Why is crypto falling ? 26-02-2026

TL;DR

  • 📉 Crypto is falling partly because of late-cycle deleveraging and extreme fear.
  • 🧭 Macro and flows are weighing on prices, with ETF outflows and tight liquidity.
  • 🛡️ Miners, regulation, and risk-off bets add extra selling pressure.
  • 🚦 The long-term trend could shift toward institutions and tokenized assets, but near-term risk remains.

Why crypto is falling (the plain answer)

It may seem that crypto is falling for one big crash, but the reality is a mix of forces. The market is in a late-cycle deleveraging phase, which means investors are unwinding borrowed positions to reduce risk. This creates big selling waves even without a sudden new bad news cycle. The mood is also at “extreme fear,” so investor sentiment is very negative and people prefer to cut losses rather than take chances. In this environment, prices can drift down as traders exit and long‑term holders wait for a stronger signal.

What is driving it (macro and flows)

Macro factors and capital flows push crypto lower. On the macro side, inflation is cooling, but the big picture remains restrictive, with real rates still high and central banks keeping policy tight. This makes high‑beta assets, like crypto, more fragile. Flowwise, there are net ETF outflows from BTC/ETH products, which means less buying support from big, institutional funds. On‑chain activity is growing in tokenized real assets, but that doesn’t yet translate into broad price support for the main coins.

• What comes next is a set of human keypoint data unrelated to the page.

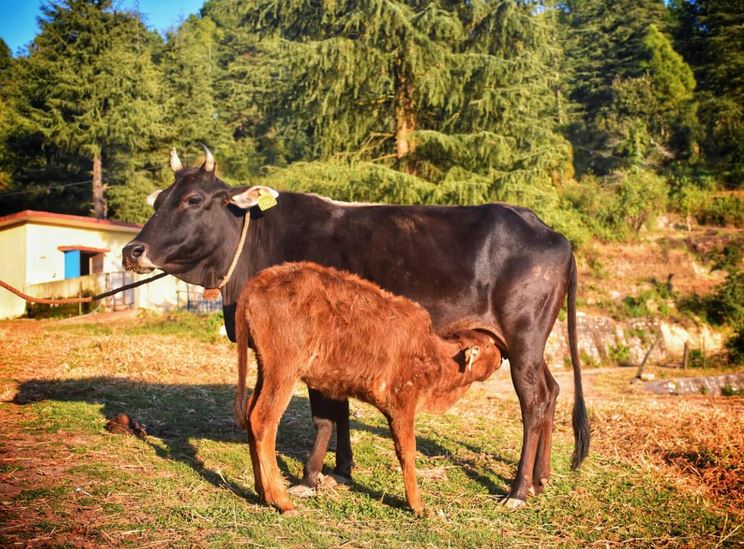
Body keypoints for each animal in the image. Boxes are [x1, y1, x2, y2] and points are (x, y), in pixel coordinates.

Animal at [234, 261, 504, 515]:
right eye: (488, 345)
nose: (502, 356)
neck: (435, 354)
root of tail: (261, 280)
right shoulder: (402, 406)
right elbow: (407, 452)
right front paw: (417, 505)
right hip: (283, 373)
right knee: (263, 420)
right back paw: (282, 501)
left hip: (265, 371)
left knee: (251, 414)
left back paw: (263, 493)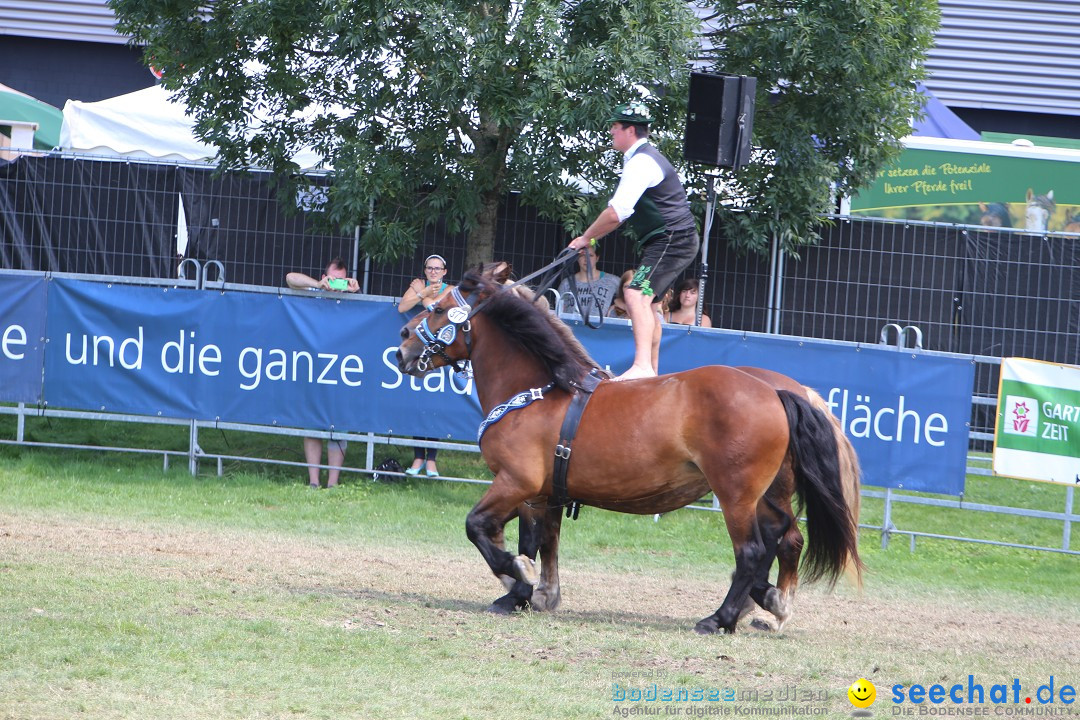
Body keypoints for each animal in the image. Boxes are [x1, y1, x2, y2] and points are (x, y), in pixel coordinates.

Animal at [397, 272, 859, 634]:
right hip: (767, 493)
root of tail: (777, 391)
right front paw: (532, 593)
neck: (540, 390)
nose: (402, 343)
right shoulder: (542, 494)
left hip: (736, 494)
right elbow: (541, 541)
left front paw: (517, 579)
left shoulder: (516, 482)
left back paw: (722, 617)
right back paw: (769, 602)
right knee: (785, 536)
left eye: (438, 307)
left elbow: (479, 527)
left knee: (753, 551)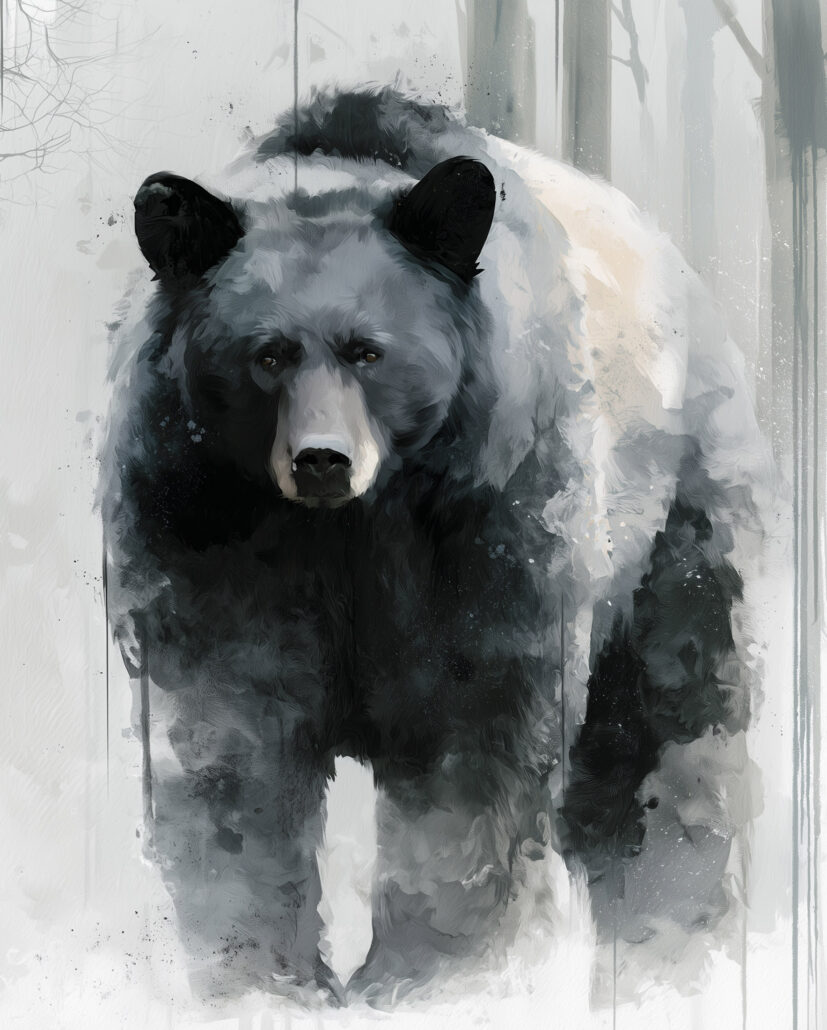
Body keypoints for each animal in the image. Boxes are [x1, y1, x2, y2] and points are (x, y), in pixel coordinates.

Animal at [101, 86, 771, 1004]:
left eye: (368, 350)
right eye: (267, 353)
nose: (320, 459)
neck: (340, 530)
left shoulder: (487, 527)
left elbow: (470, 741)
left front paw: (423, 974)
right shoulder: (205, 529)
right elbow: (232, 743)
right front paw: (262, 974)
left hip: (672, 520)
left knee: (667, 724)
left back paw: (670, 931)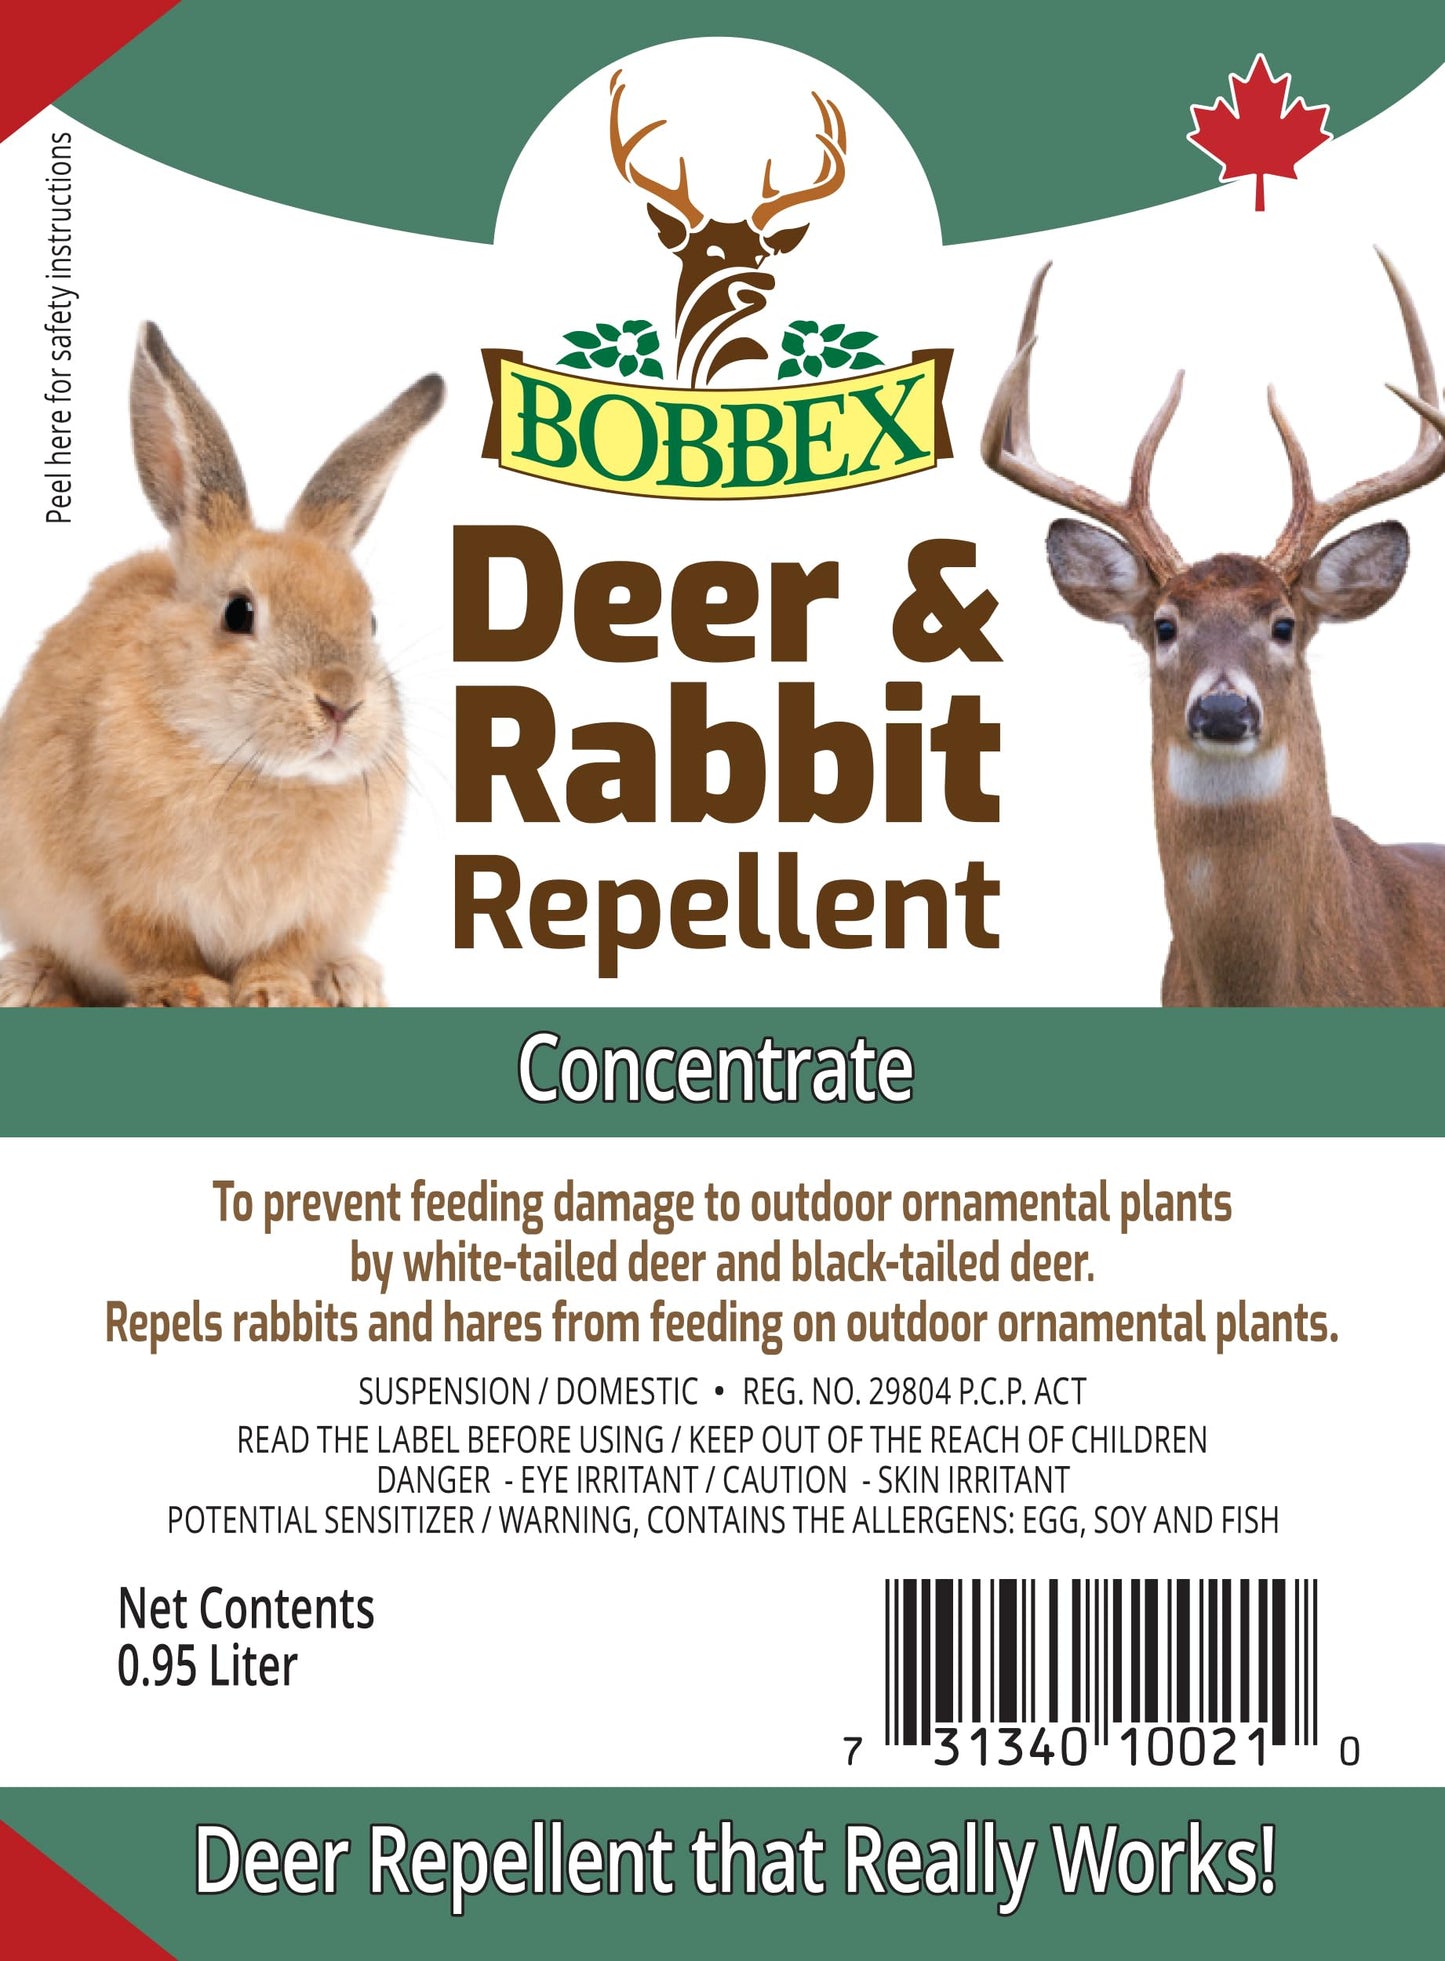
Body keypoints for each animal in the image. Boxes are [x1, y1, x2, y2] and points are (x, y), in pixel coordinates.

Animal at [0, 325, 444, 1007]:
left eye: (369, 622)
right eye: (239, 613)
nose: (341, 702)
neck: (256, 772)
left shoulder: (313, 911)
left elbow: (284, 953)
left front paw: (280, 994)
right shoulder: (124, 899)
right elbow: (151, 949)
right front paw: (184, 994)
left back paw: (351, 980)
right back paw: (28, 982)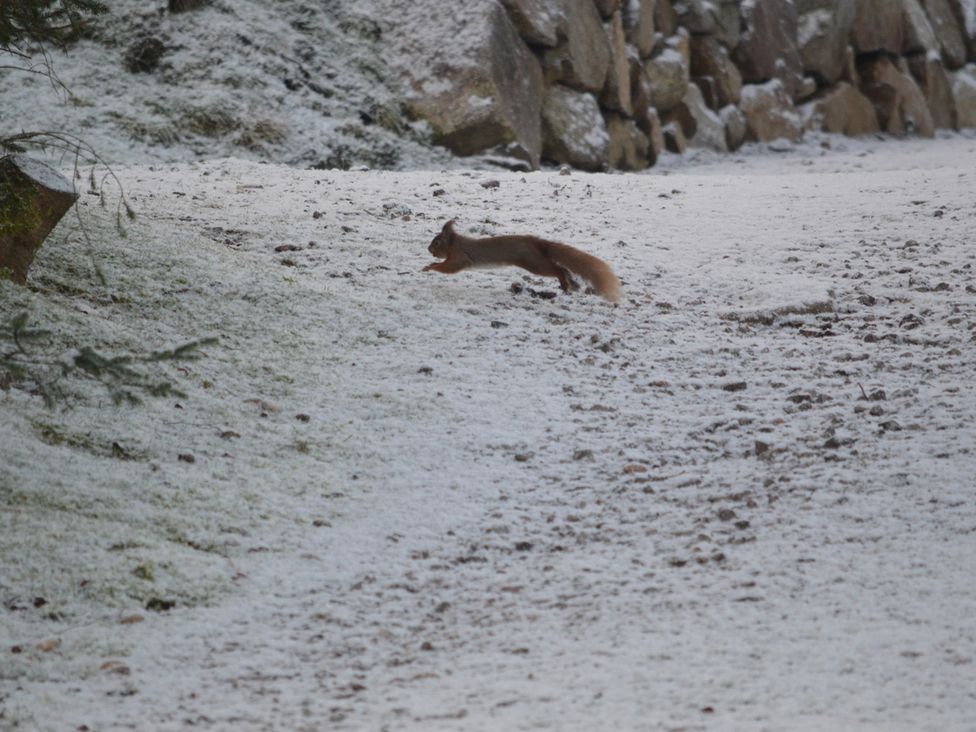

Miners are under stress as hash price (a measure of mining profitability) is low relative to spot prices, prompting sales or shifts in strategy. In short, money is leaving crypto in large amounts, and liquidity in stablecoins is tightening, adding another layer of pressure.

How this shows up in BTC, ETH, and alts

BTC is trading in the low–mid 60k area, and ETH is around 1.8k–2.1k. The market shows a clear late‑cycle risk‑off with deleveraging: long‑term holders are taking losses, and open interest (the total size of futures positions) is down by roughly half from its peak. The demand for protective puts (options used to insure against drops) is rising, showing investors are hedging against further declines. Altcoins remain in a long capitulation phase, with most new listings trading below their issue price. The overall setup makes BTC/ETH the core, while many smaller tokens struggle to attract buyers in a risk‑off environment.

What could turn things around

There are a few potential turning points. Regain of clarity and favorable regulation could ease fear and bring back investment flows. Net inflows into BTC/ETH ETFs would provide a solid bullish cue. A rebound in stablecoin liquidity and more tokenized real‑asset projects could boost on‑chain activity and long‑term confidence. If macro conditions improve—lower real rates, softer dollar strength, and softer credit conditions—the risk‑on mood could return. Until then, the market remains in late‑cycle deleveraging, with macro fragility and ETF outflows keeping prices under pressure.

Bottom line

In short, crypto is falling not because of a single disaster, but because of a mix of late‑cycle deleveraging, extreme fear, heavy ETF outflows, miner stress, and ongoing regulatory uncertainty. The setup favors BTC/ETH as anchors while many altcoins wilt. The bigger trend could tilt toward a more institutional, tokenized ecosystem, but near‑term risk stays high until macro conditions and flows improve.